As a US employer, you risk facing employee termination lawsuits. So, you want to document as much of the journey as possible. This includes having a witness present. The best witness is often an HR representative. HR is trained to keep conversations, such as these, focused and on track. They also ensure that the employee is treated with dignity.
If you don’t have any HR person who can act as a witness, don’t think it’s okay to fire an employee on your own. Getting fired brings forth tons of different emotions. You never know how someone else will react and if their reaction could cause you to say or do something out of character. The extra person could be another manager or someone in the company that you trust.
First things first, don’t make your former employee pack their office in front of their coworkers unless they want to. Offer after-work hours, and always have someone with them while packing their office. Whoever is assigned should escort them out of the office to ensure they don’t cause a scene or spend extra unsupervised time in the workplace. This person should also be responsible for collecting any company property, ID badges, keys, etc.

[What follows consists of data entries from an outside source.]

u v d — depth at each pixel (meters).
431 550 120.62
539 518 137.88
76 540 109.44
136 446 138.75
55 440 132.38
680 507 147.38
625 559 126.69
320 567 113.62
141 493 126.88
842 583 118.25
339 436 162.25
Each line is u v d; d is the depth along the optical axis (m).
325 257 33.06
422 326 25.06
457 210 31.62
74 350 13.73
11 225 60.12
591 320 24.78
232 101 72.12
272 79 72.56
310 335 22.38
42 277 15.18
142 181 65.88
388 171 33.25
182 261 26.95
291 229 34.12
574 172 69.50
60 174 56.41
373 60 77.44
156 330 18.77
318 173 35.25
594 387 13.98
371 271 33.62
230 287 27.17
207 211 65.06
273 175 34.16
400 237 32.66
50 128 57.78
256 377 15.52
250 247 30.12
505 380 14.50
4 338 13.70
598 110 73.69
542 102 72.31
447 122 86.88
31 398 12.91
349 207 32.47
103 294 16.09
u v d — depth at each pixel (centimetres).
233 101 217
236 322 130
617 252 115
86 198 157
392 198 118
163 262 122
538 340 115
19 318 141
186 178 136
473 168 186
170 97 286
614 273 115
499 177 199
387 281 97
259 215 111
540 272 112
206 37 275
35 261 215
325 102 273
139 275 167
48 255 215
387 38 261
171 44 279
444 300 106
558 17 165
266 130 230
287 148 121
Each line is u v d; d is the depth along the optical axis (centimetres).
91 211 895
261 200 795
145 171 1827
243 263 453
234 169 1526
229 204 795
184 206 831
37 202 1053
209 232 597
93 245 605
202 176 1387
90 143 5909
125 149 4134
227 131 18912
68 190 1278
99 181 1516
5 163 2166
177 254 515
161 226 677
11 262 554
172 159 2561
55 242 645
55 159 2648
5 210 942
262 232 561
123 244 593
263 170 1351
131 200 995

Be diligent about what information or property the employee takes with them. As mentioned, the escort should collect any important company property the employee has. You should also make sure you retrieve company data and information. If your employee had special access to private information via passwords and usernames, you should terminate those accounts or change the passwords immediately.
Questions at the end of a termination meeting range from why? to well… what about my severance package? So, it is essential to leave space for questions and be prepared to answer them. It won’t change how the employee feels about being fired, but it at least gives them certainty and space to express themselves, which they will appreciate in the long run.
The last thing you want to do is end the meeting with high tensions. Angry former employees can leave bad employer reviews and cause dissent between you and your current workforce. Let them get everything off their chest and aim to be as supportive as possible. You can’t ALWAYS control how an employee handles termination, but you can do your best to create an open, transparent environment.